* 任务说明 1
根据正文回答下列问题:
(a) 中国在21世纪崛起面临哪两个特殊的历史条件?
(b) 道义现实主义为中国崛起提供的是什么类型的战略?
(c) 先秦思想家们“治”的概念在内政和外交上有何特点?

* 正文
(钝角网,2021-09-06)
中国要建立一个比现有国际秩序更受国际社会欢迎的国际秩序,就需要在本国实践公平、正义、文明的价值观,并以此建立一个比美国更令人向往的社会。只有使其产生令国际社会愿意效仿的效果,这种价值观才有可能被国际社会普遍接受。
道义现实主义为中国崛起提供的是政治导向型战略,是以不断政治改革创新为核心的民族复兴战略。
第一节 政治战略
中国在21世纪崛起面临着两个特殊的历史条件:一是经济全球化;二是科技发展速度急剧加快。这两个因素相结合使世界成为地球村,即各国人往来交流的频繁程度如同在一个小村子内部,相互之间的影响使得内外差别越来越小,即所谓国际国内两个大局融为一体。先秦思想家们“治”的概念是不分内政和外交的,内外秩序和内外关系采用一致的政策。借鉴先秦这种内外结合的政治治理观念,道义现实主义提出的崛起战略不局限于外交领域,也包含内政建设。

* 任务说明 2
请照录记录中以含有“Using an external”的那一行开头、以含有“### 6. Describe what a color hex code is.”的那一行结尾的部分,首尾两行都要包括在内。

* 任务材料

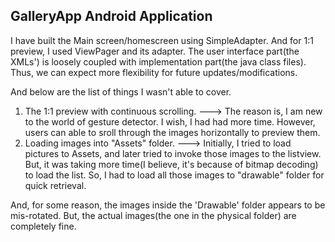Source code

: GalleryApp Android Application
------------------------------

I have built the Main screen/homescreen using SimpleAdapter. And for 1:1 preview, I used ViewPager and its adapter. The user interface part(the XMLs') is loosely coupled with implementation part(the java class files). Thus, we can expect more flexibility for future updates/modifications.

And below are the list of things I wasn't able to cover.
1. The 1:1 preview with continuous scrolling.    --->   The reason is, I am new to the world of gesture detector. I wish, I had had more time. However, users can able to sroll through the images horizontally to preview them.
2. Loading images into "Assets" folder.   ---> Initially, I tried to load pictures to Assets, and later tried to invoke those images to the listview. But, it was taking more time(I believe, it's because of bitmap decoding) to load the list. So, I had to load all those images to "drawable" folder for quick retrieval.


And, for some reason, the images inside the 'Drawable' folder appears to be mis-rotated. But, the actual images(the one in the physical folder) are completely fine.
* * *
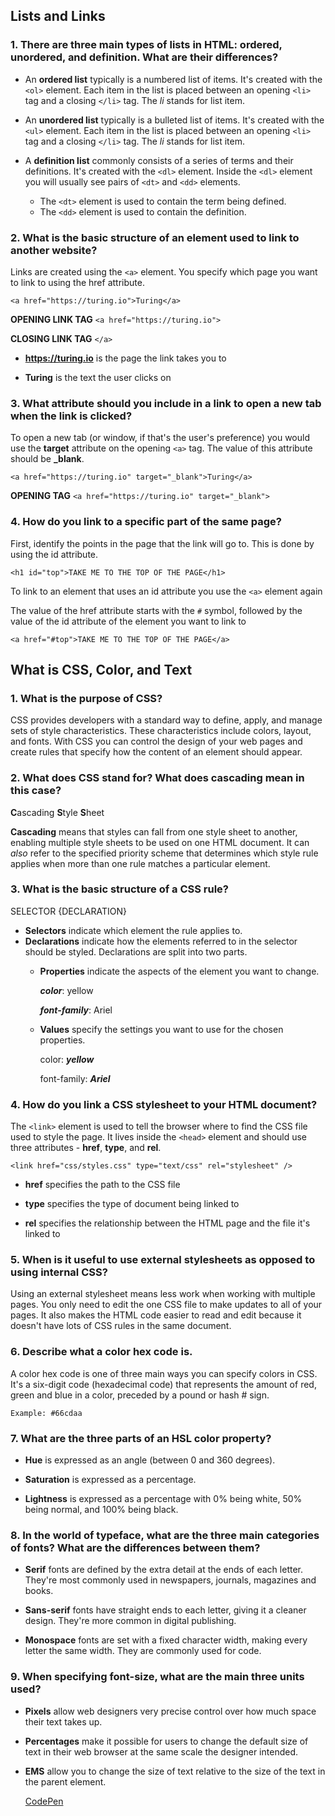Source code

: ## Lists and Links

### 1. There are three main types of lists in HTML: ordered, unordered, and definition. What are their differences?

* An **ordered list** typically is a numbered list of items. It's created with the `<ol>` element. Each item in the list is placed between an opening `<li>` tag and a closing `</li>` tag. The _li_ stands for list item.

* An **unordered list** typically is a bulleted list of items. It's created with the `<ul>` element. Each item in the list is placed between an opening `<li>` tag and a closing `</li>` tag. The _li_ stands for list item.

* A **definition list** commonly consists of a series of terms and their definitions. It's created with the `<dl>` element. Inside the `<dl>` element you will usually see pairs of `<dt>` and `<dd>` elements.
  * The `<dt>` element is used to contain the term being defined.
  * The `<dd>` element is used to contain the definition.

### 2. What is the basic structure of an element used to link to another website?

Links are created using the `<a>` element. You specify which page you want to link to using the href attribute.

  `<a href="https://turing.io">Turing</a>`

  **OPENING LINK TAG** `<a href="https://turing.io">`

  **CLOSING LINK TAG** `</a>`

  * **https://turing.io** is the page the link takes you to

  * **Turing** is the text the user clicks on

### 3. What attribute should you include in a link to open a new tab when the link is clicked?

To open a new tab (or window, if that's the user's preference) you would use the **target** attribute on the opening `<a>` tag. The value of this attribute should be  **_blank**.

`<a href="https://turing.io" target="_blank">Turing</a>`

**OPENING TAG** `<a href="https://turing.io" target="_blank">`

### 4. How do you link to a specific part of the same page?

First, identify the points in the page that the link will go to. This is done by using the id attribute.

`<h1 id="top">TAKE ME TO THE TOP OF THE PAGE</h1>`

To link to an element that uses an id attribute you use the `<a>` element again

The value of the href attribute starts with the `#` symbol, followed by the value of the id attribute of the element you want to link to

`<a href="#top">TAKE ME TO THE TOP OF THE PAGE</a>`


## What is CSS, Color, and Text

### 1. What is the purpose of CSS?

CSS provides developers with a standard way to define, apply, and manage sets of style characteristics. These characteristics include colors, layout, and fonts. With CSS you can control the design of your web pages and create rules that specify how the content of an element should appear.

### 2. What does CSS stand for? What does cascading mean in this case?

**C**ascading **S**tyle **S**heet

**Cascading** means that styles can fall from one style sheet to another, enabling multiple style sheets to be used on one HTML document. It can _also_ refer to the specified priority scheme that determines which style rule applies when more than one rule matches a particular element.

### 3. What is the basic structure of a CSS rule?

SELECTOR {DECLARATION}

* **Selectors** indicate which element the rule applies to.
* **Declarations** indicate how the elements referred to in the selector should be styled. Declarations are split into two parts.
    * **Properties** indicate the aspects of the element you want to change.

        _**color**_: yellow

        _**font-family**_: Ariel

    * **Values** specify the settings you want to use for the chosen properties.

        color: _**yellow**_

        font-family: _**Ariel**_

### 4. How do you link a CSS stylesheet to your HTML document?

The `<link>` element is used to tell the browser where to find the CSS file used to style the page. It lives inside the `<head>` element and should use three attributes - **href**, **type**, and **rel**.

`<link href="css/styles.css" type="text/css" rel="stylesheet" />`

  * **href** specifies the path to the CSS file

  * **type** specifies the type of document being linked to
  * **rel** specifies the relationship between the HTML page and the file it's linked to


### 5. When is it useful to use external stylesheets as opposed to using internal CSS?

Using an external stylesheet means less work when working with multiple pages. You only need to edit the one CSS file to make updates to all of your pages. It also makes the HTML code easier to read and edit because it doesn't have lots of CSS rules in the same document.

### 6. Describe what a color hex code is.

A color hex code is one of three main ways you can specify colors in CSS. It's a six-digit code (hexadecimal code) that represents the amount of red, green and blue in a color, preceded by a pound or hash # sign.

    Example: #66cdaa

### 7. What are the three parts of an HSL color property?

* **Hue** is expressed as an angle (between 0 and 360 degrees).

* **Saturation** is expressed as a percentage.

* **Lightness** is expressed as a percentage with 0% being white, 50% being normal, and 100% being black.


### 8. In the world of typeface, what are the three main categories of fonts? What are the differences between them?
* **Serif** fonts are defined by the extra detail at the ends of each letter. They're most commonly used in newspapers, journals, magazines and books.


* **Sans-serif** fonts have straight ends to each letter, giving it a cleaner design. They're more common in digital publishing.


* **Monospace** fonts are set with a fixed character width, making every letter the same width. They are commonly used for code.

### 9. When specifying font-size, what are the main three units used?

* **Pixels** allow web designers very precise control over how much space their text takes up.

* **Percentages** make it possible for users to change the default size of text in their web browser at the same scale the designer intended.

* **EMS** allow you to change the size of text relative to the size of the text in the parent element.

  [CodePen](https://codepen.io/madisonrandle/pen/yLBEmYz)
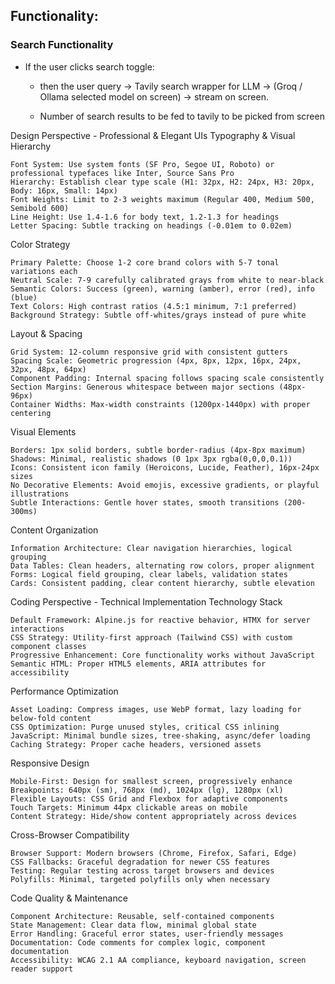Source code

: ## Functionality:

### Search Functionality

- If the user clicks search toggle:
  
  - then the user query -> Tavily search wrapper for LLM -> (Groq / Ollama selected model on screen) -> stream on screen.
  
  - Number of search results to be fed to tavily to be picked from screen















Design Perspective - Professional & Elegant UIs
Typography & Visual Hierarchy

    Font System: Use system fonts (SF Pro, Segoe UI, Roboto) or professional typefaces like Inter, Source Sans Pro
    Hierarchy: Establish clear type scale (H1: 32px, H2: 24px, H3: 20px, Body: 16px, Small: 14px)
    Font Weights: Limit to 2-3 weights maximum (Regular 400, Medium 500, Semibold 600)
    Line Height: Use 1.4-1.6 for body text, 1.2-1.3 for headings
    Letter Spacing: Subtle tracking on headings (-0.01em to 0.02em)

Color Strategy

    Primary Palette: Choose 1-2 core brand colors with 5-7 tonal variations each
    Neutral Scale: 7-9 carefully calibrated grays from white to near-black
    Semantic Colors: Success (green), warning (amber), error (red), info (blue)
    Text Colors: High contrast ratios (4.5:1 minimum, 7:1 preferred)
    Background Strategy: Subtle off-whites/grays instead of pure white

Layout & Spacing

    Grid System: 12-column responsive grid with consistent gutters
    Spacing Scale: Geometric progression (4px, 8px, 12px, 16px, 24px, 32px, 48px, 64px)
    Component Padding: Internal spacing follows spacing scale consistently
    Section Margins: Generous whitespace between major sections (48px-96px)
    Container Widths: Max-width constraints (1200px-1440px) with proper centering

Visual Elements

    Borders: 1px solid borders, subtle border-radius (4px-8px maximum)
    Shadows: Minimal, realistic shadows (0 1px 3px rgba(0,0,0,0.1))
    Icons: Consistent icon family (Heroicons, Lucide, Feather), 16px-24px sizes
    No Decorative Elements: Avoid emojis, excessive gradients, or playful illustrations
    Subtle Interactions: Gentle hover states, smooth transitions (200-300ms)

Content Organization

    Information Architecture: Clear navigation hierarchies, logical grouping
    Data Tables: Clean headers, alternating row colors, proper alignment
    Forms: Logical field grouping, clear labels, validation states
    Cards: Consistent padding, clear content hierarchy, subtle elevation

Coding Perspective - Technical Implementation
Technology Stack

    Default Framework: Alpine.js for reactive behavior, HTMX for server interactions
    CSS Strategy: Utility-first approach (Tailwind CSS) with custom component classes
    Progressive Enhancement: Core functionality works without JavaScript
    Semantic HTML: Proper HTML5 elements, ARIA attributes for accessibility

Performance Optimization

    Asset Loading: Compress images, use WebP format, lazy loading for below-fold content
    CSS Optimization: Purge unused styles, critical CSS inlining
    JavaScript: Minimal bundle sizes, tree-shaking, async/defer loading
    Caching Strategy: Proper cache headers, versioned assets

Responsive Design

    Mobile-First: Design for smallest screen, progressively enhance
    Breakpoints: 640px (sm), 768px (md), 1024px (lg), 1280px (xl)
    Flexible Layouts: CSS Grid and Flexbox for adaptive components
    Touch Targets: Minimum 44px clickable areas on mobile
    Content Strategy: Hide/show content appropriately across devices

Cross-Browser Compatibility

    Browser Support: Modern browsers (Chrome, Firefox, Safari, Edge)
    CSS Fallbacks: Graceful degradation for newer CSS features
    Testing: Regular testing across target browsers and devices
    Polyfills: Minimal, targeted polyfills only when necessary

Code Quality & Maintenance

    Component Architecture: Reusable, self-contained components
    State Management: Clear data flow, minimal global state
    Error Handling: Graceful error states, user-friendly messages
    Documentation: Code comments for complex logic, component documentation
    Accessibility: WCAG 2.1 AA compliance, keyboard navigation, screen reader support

* 输出结果 1
(a) 一是经济全球化,二是科技发展速度急剧加快。
(b) 政治导向型战略,即以不断政治改革创新为核心的民族复兴战略。
(c) 不分内政和外交,内外秩序和内外关系采用一致的政策。

* 输出结果 2
Using an external stylesheet means less work when working with multiple pages. You only need to edit the one CSS file to make updates to all of your pages. It also makes the HTML code easier to read and edit because it doesn't have lots of CSS rules in the same document.

### 6. Describe what a color hex code is.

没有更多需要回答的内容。